Electron

Electron apps need explicit handling for cookies, redirects, native windows, and process boundaries. Kernia still runs on the Python backend; the Electron app calls the same auth routes as a browser client.

Backend setup

Mount Kernia on a reachable API origin:

from fastapi import FastAPI
from kernia_fastapi import mount_kernia

app = FastAPI()
mount_kernia(app, auth)

Set KERNIA_BASE_URL to the backend auth mount:

KERNIA_BASE_URL=http://localhost:8000/api/auth

Renderer calls

export async function getSession() {
  const response = await fetch(`${authBaseURL}/get-session`, {
    credentials: "include",
  });
  return response.ok ? response.json() : null;
}

OAuth popup

Call /sign-in/social from the renderer or main process, open the returned provider URL in a controlled BrowserWindow, and wait for the final callback URL. Keep the OAuth client secret on the Python server.

const child = new BrowserWindow({ parent: mainWindow, modal: true });
child.loadURL(providerUrl);
child.webContents.on("will-redirect", (_event, url) => {
  if (url.startsWith(appCallbackUrl)) child.close();
});

Cookie storage

Use Electron's session partition intentionally. If the app uses multiple windows, confirm they share the same partition when you expect shared auth state.

const mainWindow = new BrowserWindow({
  webPreferences: {
    partition: "persist:kernia",
  },
});

Backend protection

Electron UI code is not trusted.
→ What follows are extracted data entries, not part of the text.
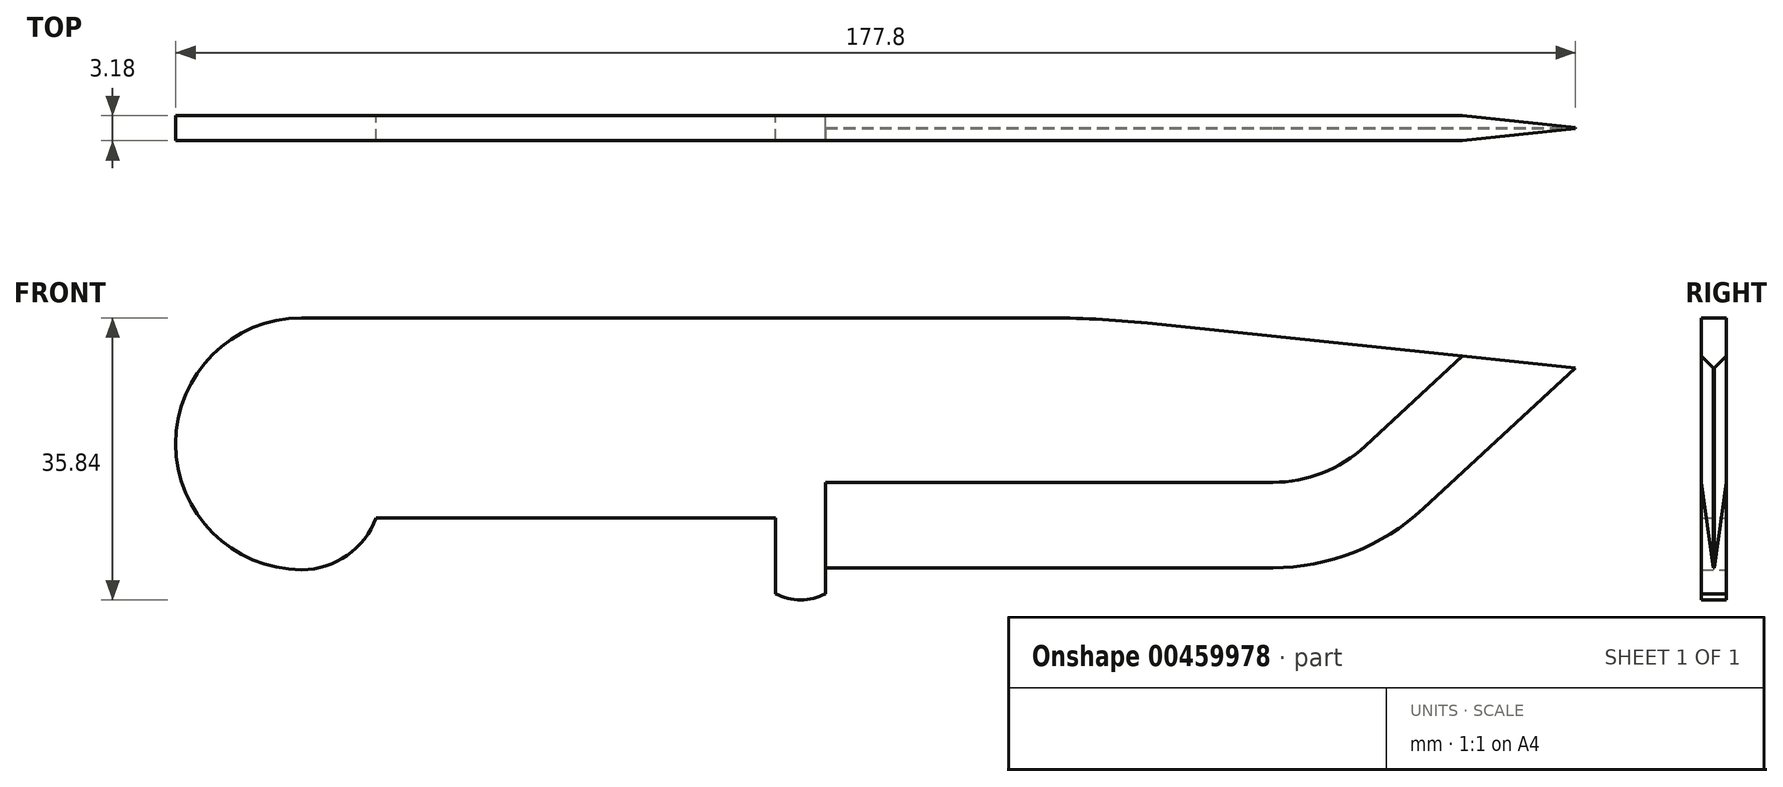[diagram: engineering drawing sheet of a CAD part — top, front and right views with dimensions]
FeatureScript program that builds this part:
annotation { "Feature Type Name" : "Feature", "Feature Type Description" : "" }
export const myFeature = defineFeature(function(context is Context, id is Id, definition is map)
    precondition{}
    {
        {
            var Q0;
            Q0=qCreatedBy(makeId("Front.planeOp"),FACE);
            var sketch = newSketch(context, id + "F0", { "sketchPlane" : qUnion([Q0])});
            skLineSegment(sketch, "E0", {"start": v(0, 0) * mm, "end": v(94.28, 0) * mm});
            skArc(sketch, "E1", {"start": v(0, 0) * mm, "mid": v(-16, -16) * mm, "end": v(0, -32) * mm});
            skArc(sketch, "E2", {"start": v(0, -32) * mm, "mid": v(5.77, -30.19) * mm, "end": v(9.46, -25.4) * mm});
            skLineSegment(sketch, "E3", {"start": v(9.46, -25.4) * mm, "end": v(60.2, -25.4) * mm});
            skLineSegment(sketch, "E4", {"start": v(60.2, -25.4) * mm, "end": v(60.2, -35.05) * mm});
            skArc(sketch, "E5", {"start": v(60.2, -35.05) * mm, "mid": v(63.37, -35.84) * mm, "end": v(66.55, -35.05) * mm});
            skLineSegment(sketch, "E6", {"start": v(66.55, -35.05) * mm, "end": v(66.55, -31.75) * mm});
            skLineSegment(sketch, "E7", {"start": v(66.55, -31.75) * mm, "end": v(123.36, -31.75) * mm});
            skPoint(sketch, "E8", {"position": v(-16, -16) * mm});
            skArc(sketch, "E9", {"start": v(123.36, -31.75) * mm, "mid": v(133.63, -29.8) * mm, "end": v(142.48, -24.25) * mm});
            skLineSegment(sketch, "E10", {"start": v(142.48, -24.25) * mm, "end": v(161.8, -6.35) * mm});
            skLineSegment(sketch, "E11", {"start": v(107.45, -0.68) * mm, "end": v(161.8, -6.35) * mm});
            skPoint(sketch, "E12.visualSharp", {"position": v(100.88, 0) * mm});
            skArc(sketch, "E12.filletArc", {"start": v(107.45, -0.68) * mm, "mid": v(100.87, -0.17) * mm, "end": v(94.28, 0) * mm});
            skSolve(sketch);
        }
        {
            var Q0;
            Q0 = qSketchRegion(id + "F0", true);
            extrude(context, id + "F1", {"entities" : qUnion([Q0]), "depth" : 3.17 * mm});
        }
        {
            var Q0;
            Q0=makeQuery(id+"F1.opExtrude","SWEPT_FACE",FACE,{"disambiguationData":[OSD([sQuery(id+"F0.wireOp",EDGE,"E6")])]});
            var sketch = newSketch(context, id + "F2", { "sketchPlane" : qUnion([Q0])});
            skLineSegment(sketch, "E13", {"start": v(-1.65, -31.75) * mm, "end": v(-3.18, -20.9) * mm});
            skLineSegment(sketch, "E14", {"start": v(-3.18, -20.9) * mm, "end": v(-3.18, -31.75) * mm});
            skLineSegment(sketch, "E15", {"start": v(-3.18, -31.75) * mm, "end": v(-1.65, -31.75) * mm});
            skSolve(sketch);
        }
        {
            var Q0;
            Q0 = qSketchRegion(id + "F2", true);
            var Q1;
            Q1=makeQuery(id+"F1.opExtrude","CAP_EDGE",EDGE,{"disambiguationData":[OSD([sQuery(id+"F0.wireOp",EDGE,"E7")])],"isStart":false});
            var Q2;
            Q2=makeQuery(id+"F1.opExtrude","CAP_EDGE",EDGE,{"disambiguationData":[OSD([sQuery(id+"F0.wireOp",EDGE,"E9")])],"isStart":false});
            var Q3;
            Q3=makeQuery(id+"F1.opExtrude","CAP_EDGE",EDGE,{"disambiguationData":[OSD([sQuery(id+"F0.wireOp",EDGE,"E10")])],"isStart":false});
            sweep(context, id + "F3", {"operationType" : NewBodyOperationType.REMOVE, "profiles" : qUnion([Q0]), "path" : qUnion([Q1, Q2, Q3])});
        }
        {
            var Q0;
            {var subQ0=sQuery(id+"F0.wireOp",EDGE,"E6");Q0=makeQuery(id+"F3.boolean.opBoolean","MERGE",FACE,{"derivedFrom":[makeQuery(id+"F1.opExtrude","SWEPT_FACE",FACE,{"disambiguationData":[OSD([subQ0])]}),makeQuery(id+"F3.opSweep","CAP_FACE",FACE,{"disambiguationData":[OSD([subQ0,sQuery(id+"F0.wireOp",EDGE,"E7"),sQuery(id+"F2.wireOp",EDGE,"E13"),sQuery(id+"F2.wireOp",EDGE,"E14"),sQuery(id+"F2.wireOp",EDGE,"E15")])],"isStart":true})]});}
            var sketch = newSketch(context, id + "F4", { "sketchPlane" : qUnion([Q0])});
            skLineSegment(sketch, "E16", {"start": v(-1.52, -31.75) * mm, "end": v(0, -20.9) * mm});
            skLineSegment(sketch, "E17", {"start": v(0, -20.9) * mm, "end": v(0, -31.75) * mm});
            skLineSegment(sketch, "E18", {"start": v(0, -31.75) * mm, "end": v(-1.52, -31.75) * mm});
            skSolve(sketch);
        }
        {
            var Q0;
            Q0 = qSketchRegion(id + "F4", true);
            var Q1;
            Q1=makeQuery(id+"F1.opExtrude","CAP_EDGE",EDGE,{"disambiguationData":[OSD([sQuery(id+"F0.wireOp",EDGE,"E7")])],"isStart":true});
            var Q2;
            Q2=makeQuery(id+"F1.opExtrude","CAP_EDGE",EDGE,{"disambiguationData":[OSD([sQuery(id+"F0.wireOp",EDGE,"E9")])],"isStart":true});
            var Q3;
            Q3=makeQuery(id+"F1.opExtrude","CAP_EDGE",EDGE,{"disambiguationData":[OSD([sQuery(id+"F0.wireOp",EDGE,"E10")])],"isStart":true});
            sweep(context, id + "F5", {"operationType" : NewBodyOperationType.REMOVE, "profiles" : qUnion([Q0]), "path" : qUnion([Q1, Q2, Q3])});
        }
    });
Protected data must still be checked by Kernia sessions, bearer tokens, or API key flows on the Python backend.

Packaging notes

• Do not bundle provider secrets into the Electron app.
• Use production API URLs in packaged builds.
• Treat auto-update channels as different trusted origins if they have different callback URLs.
• Test cookie behavior on macOS, Windows, and Linux.

Test coverage

Test renderer sign-in, OAuth popup close behavior, session refresh after app restart, logout, protected API rejection, and token revocation when bearer/API key auth is used.